Le 29 septembre, Rwandair a lancé son premier vol commercial vers Lubumbashi, la capitale minière de la RD Congo Cette initiative s'inscrit dans le cadre d'efforts plus larges visant à renforcer les liens économiques et commerciaux du Rwanda avec les pays africains, tout en stimulant le secteur minier, particulièrement touché par la pandémie. Le secteur minier est la deuxième source de recettes en devises étrangères du pays, derrière le tourisme. Ces dernières semaines, le Rwanda a annoncé une série d'accords commerciaux avec plusieurs destinations d'investissement minier, notamment la République centrafricaine, la RDC, la Tanzanie, le Mozambique et le Zimbabwe. Grâce à ces accords, le gouvernement a l'ambition de positionner le Rwanda comme une plaque tournante régionale pour le traitement et le commerce des minéraux. Début septembre, l'ambassadrice Yamina Karitanyithe a été nommée à la tête du Rwanda Mines, Gas and Petroleum Board (RMB), l'agence gouvernementale chargée de superviser et de coordonner l'industrie extractive du pays. Elle succède à Francis Gatare, promu conseiller économique principal du président Kagame.  

LA CITATION

“Pour autant que je sache, cette [hésitation à l'égard du vaccin] sera encore plus élevée.
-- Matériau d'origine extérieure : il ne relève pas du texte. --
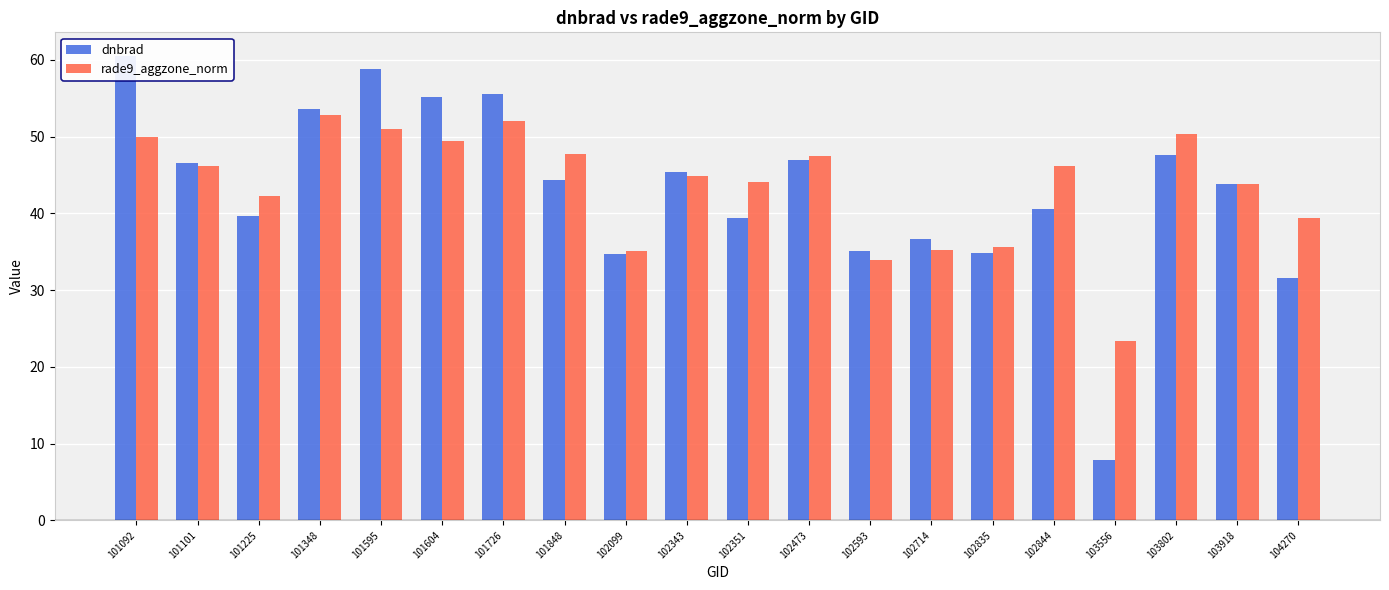

Reading left to right, transcribe all the data shown in this chart.

dnbrad: 60.6	46.6	39.7	53.6	58.7	55.2	55.5	44.3	34.6	45.3	39.4	46.9	35.1	36.6	34.9	40.6	7.8	47.6	43.8	31.6
rade9_aggzone_norm: 49.9	46.1	42.2	52.9	51.0	49.4	52.1	47.7	35.0	44.8	44.1	47.4	33.9	35.2	35.6	46.2	23.4	50.3	43.8	39.4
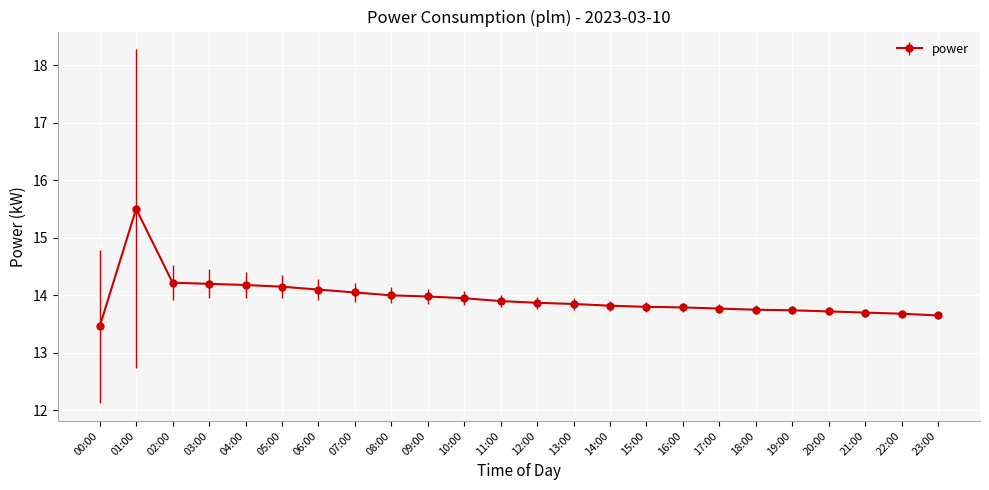

What is the difference between the values at 14:00 and 00:00?

0.4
Le pourcentage d'hésitation dans ces pays [pays à revenu faible ou intermédiaire] sera beaucoup, beaucoup plus élevé que le pourcentage d'hésitation en Europe, aux États-Unis ou au Japon." Albert Bourla, PDG de Pfizer, à propos de l'hésitation à se faire vacciner en Afrique.
A ce jour, les rares études existantes sur l'hésitation vaccinale, offrent des points de vue contradictoires sur le rapport à la vaccination en Afrique. Plus de 5,7 milliards de doses ont été administrées dans le monde, mais seulement 2 % d'entre elles l'ont été en Afrique, ce qui rend la déclaration de M. Bourla plutôt paradoxale. Une enquête menée en 2020 par le Centre africain de contrôle des maladies (Africa CDC) dans 15 pays a révélé que si 79 % des personnes interrogées accepteraient de se faire vacciner contre le COVID-19, l'hésitation à se faire vacciner variait de 4 % à 38 % selon les pays. Une enquête plus récente menée par l'Afrobaromètre au Bénin, au Libéria, au Niger, au Sénégal et au Togo a révélé que six personnes sur dix hésitaient à se faire vacciner. A l’échelle internationale, plusieurs études publiées en 2021 ont tendance à donner tort à Albert Bourla, indiquant que les populations des pays à revenu élevé sont les plus hésitantes vis-à-vis des vaccins contre la COVID-19. Alors que l'Afrique commence tout juste à obtenir d'importantes livraisons de doses de vaccin COVID-19 et que les gouvernements se préparent à accélérer leurs campagnes de vaccination, les défis logistiques et humains restent les premiers obstacles.  

LE CHIFFRE

38,5 milliards USD - Pertes économiques associées à des événements liés aux conditions météorologiques - eau et climat - en Afrique, entre 1970 et 2019.

Paru début octobre, le rapport sur l'état des services climatiques 2021 de l'Organisation météorologique mondiale souligne les coûts économiques et humains du stress hydrique ces cinquante dernières années. Historiquement, l'Afrique a été la plus touchée par le changement climatique, en comparaison aux autres régions. En Afrique australe, cinq pays sont gravement menacés par une pénurie d'eau potable. Les sécheresses prolongées, la dégradation des ressources en eau de surface et l'augmentation de la demande en eau dans la région ont incité les gouvernements à envisager des mesures strictes pour limiter le gaspillage, restreindre l'utilisation et préserver l'accès à l’eau pour les populations les plus vulnérables. Le stress hydrique à venir présente un risque notable de réglementation restreignant l'accès des entreprises à l'eau. Plusieurs gouvernements africains ont déjà demandé aux industriels de limiter l'approvisionnement à partir de sources municipales. Désormais, on attendra des entreprises qu'elles améliorent l'efficacité de l’usage de l'eau, qu'elles diminuent la dépendance à l'eau municipale en creusant des puits de forage et qu'elles facilitent l'accès à l'eau potable. Parallèlement, les gouvernements appellent à davantage d’investissements dans les réseaux d’observation en temps réel et en prévisions météorologiques.